There was a surprising agreement between the ability of the T-score to predict fracture in the present experiment (70% accuracy) and that reported in the clinical literature (59–75%).8,11,26,27,28,51 Among the three cases not correctly classified using the definition of osteoporosis, we observed a highly variable impact energy. Specimen (#1), showing normal aBMD, fractured under a low-energy impact (14 J). An osteopenic specimen (#2), also not considered at high risk of hip fracture according to the definition of osteoporosis, fractured but after being subjected to a high-energy impact (72 J); that specimen showed no major subcortical voids. The osteoporotic specimen (#9), which was expected to fracture under a low-energy impact (11 J), did not fracture.

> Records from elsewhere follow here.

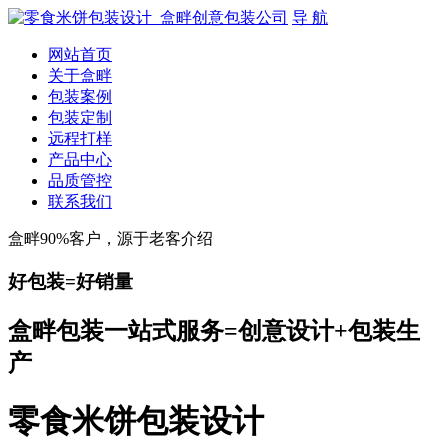
导 航
网站首页
关于盒畔
包装案例
包装定制
远程打样
产品中心
品质管控
联系我们
盒畔90%客户，源于老客介绍
好包装=好销量
盒畔包装一站式服务=创意设计+包装生
产
零食米饼包装设计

We also observed a major subcortical void (#1) and a variable moment arm (#1, #2, #9) between the impact force on the trochanter and the reaction force on the femoral head. Thus, these findings support the notion that microstructural weak points22,43 and hip morphology can influence the fracture risk.15,35 Therefore, it appears that multi-factorial models accounting for body anthropometry, bone mass, bone spatial distribution and morphology may help improving current classification techniques in osteoporosis.

One limitation of the present study is the relatively low number of specimens (n = 10), which may limit the generality of our findings. For example, the small size prevents from analysing differences in hip fracture dynamics due to donor gender, age, bone morphology and microstructure. More research is necessary to address this point. It is important to note that in the present study, the soft-tissue thicknesses were estimated using a regression equation, possibly raising concerns about how well the soft-tissue thickness was represented for each donor. However, studying the individual risk of fracture in each single donor was not an aim of this study. The present study provides the first experimental evidence of the effect of body anthropometry on hip fracture mechanics in a cohort of elderly people spanning the lower range of bone density and exhibiting a large variation in body anthropometry. We also show that the fracture and non-fracture cases that were misclassified by the definition of osteoporosis do show specific energy, bone morphological and microstructural features, hence, supporting earlier (and future) studies investigating these aspects. Another limitation resides in the single representative loading configuration.30 The effect of body anthropometry on the risk of hip fracture reported here may vary for different falling scenarios. Finally, the propensity to fall, which is a function of neuromotor health condition44 and the related potential protective effect of muscle contraction,10,16 determines the likelihood that a fall event or fracture will occur. The present study analysed the effect of hip strength, in relation to its morphology, bone density and the presence of large microstructural defects, such as large bone voids (as seen in microcomputed tomography), and fall dynamics (as a function of body anthropometry) independently from the propensity to fall. Further retrospective and prospective studies are necessary to demonstrate the validity of the conjoint use of body anthropometry and hip strength for fragility prediction in clinics.

In conclusion, body anthropometry is an independent co-factor in hip fracture dynamics and may help improving fracture prediction in osteoporosis.